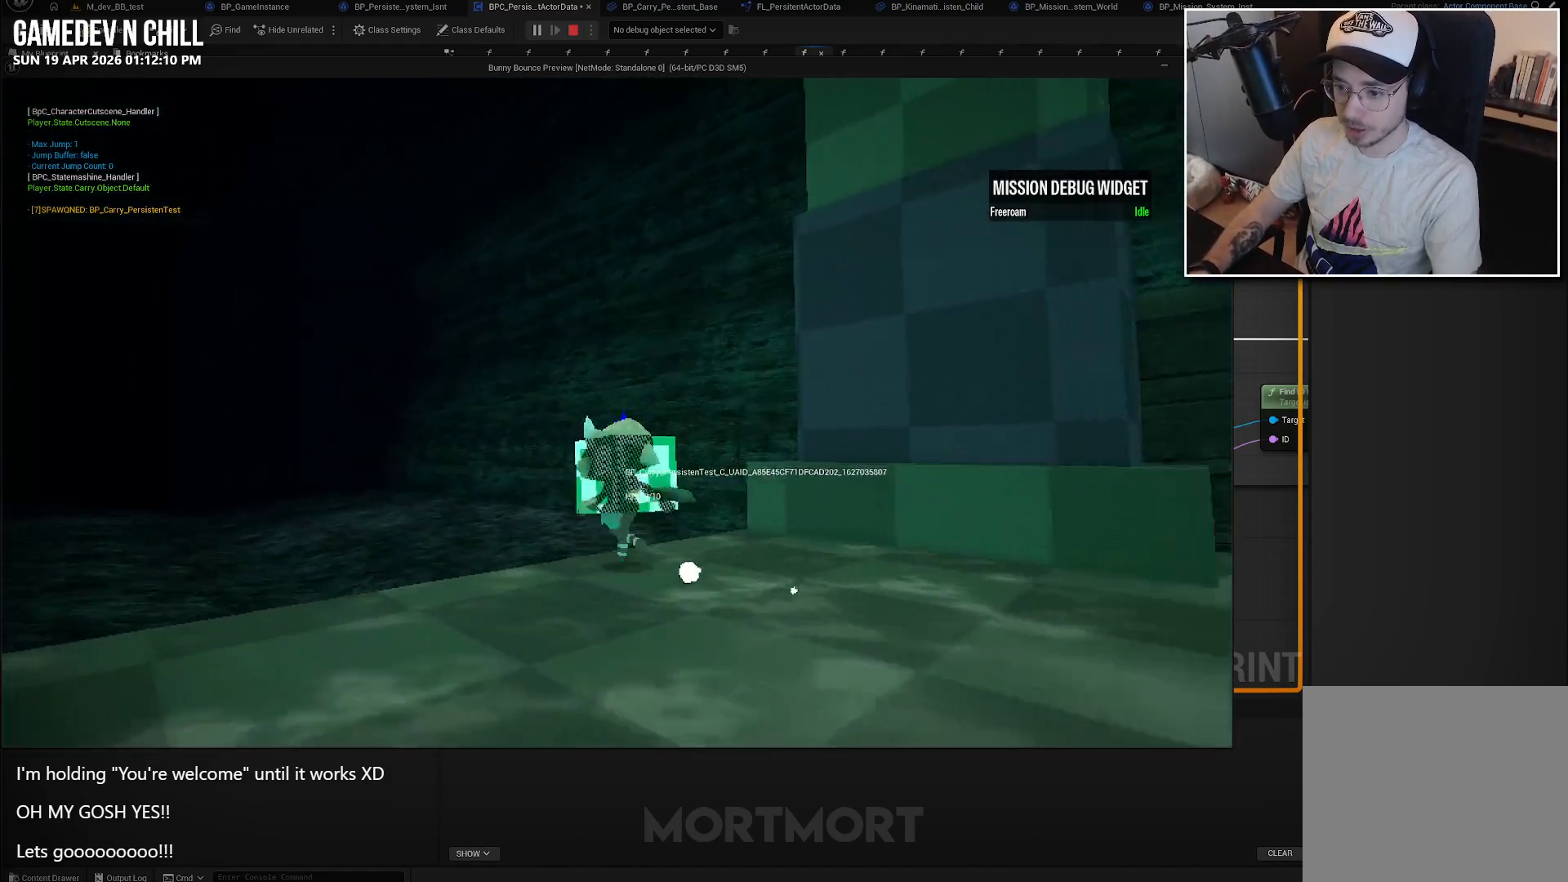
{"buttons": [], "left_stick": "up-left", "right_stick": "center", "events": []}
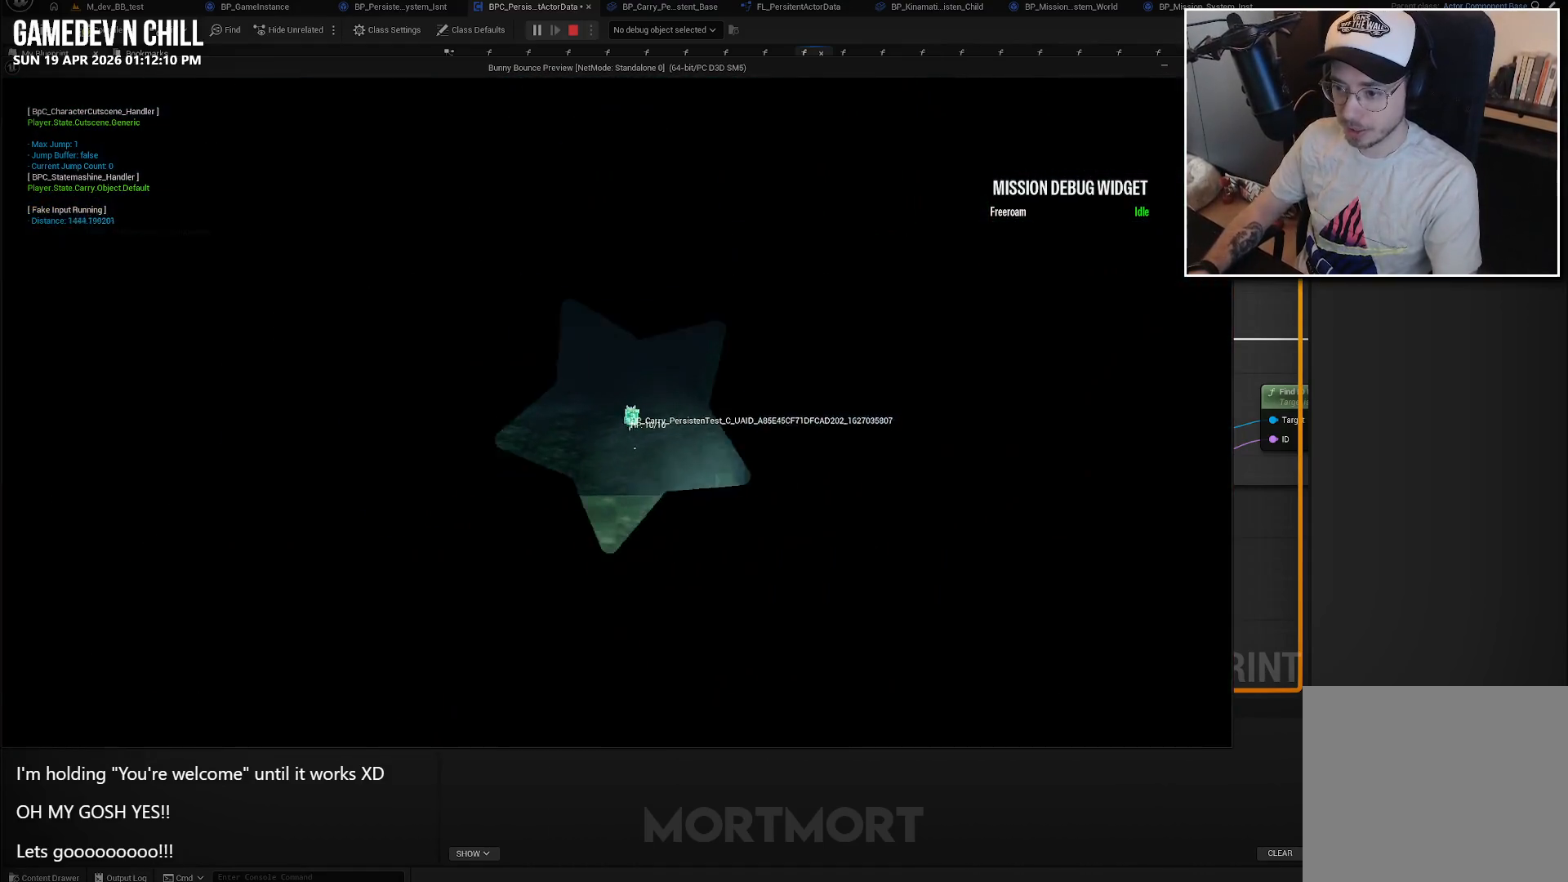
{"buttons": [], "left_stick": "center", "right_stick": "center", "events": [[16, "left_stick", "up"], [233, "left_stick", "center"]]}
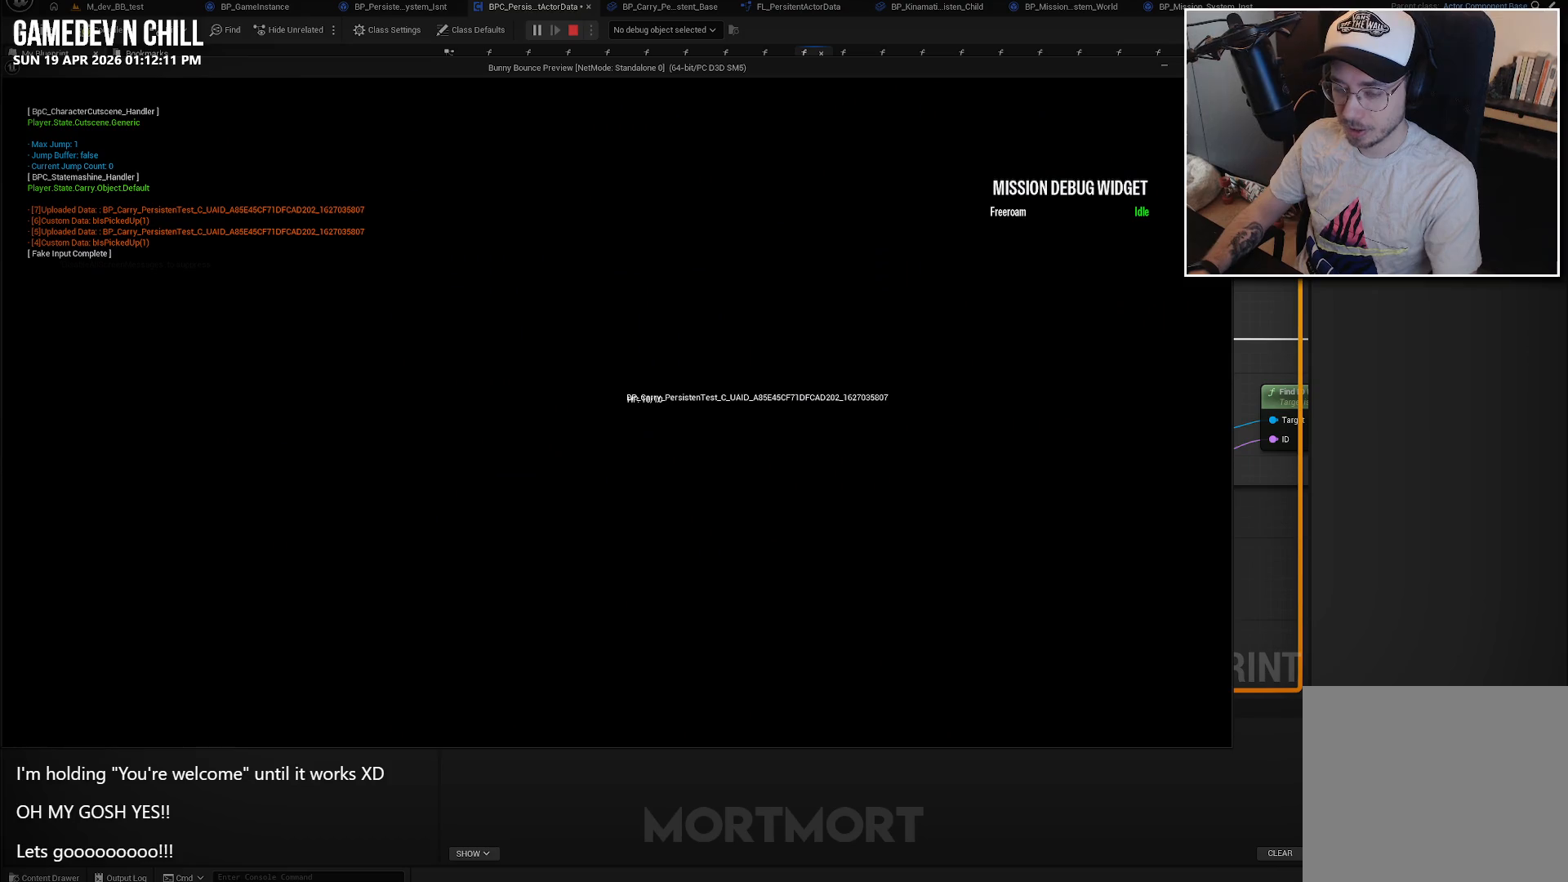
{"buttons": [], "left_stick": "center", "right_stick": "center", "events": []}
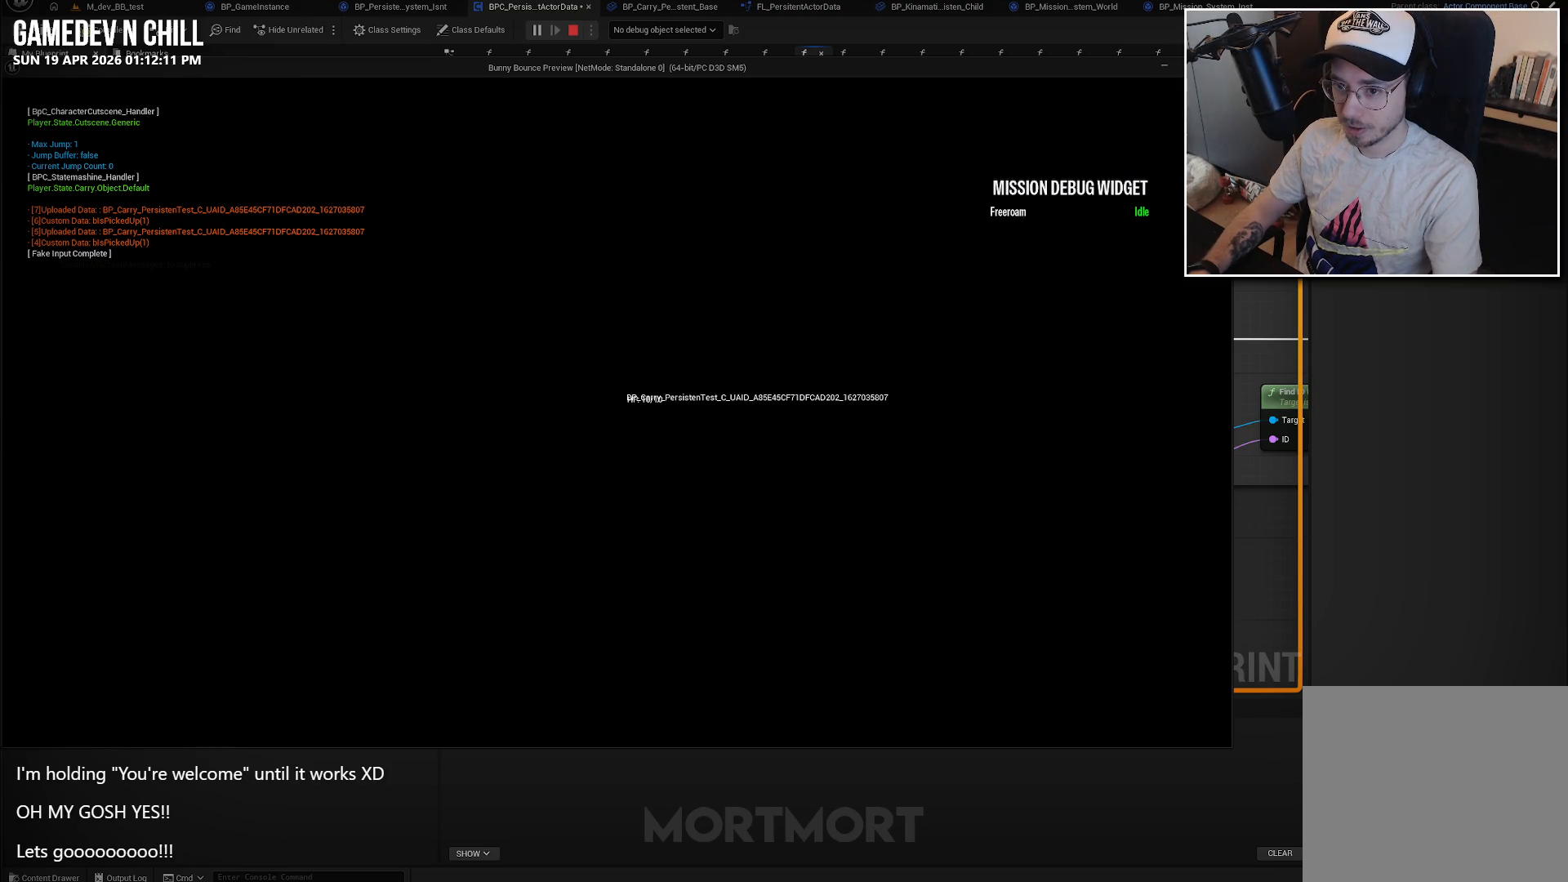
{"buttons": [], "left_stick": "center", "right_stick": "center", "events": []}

• _Assignment_
When you copy the data above, reproduce each line exactly and skip every image.

• _Task response_
{"buttons": [], "left_stick": "up-left", "right_stick": "center", "events": []}
{"buttons": [], "left_stick": "center", "right_stick": "center", "events": [[16, "left_stick", "up"], [233, "left_stick", "center"]]}
{"buttons": [], "left_stick": "center", "right_stick": "center", "events": []}
{"buttons": [], "left_stick": "center", "right_stick": "center", "events": []}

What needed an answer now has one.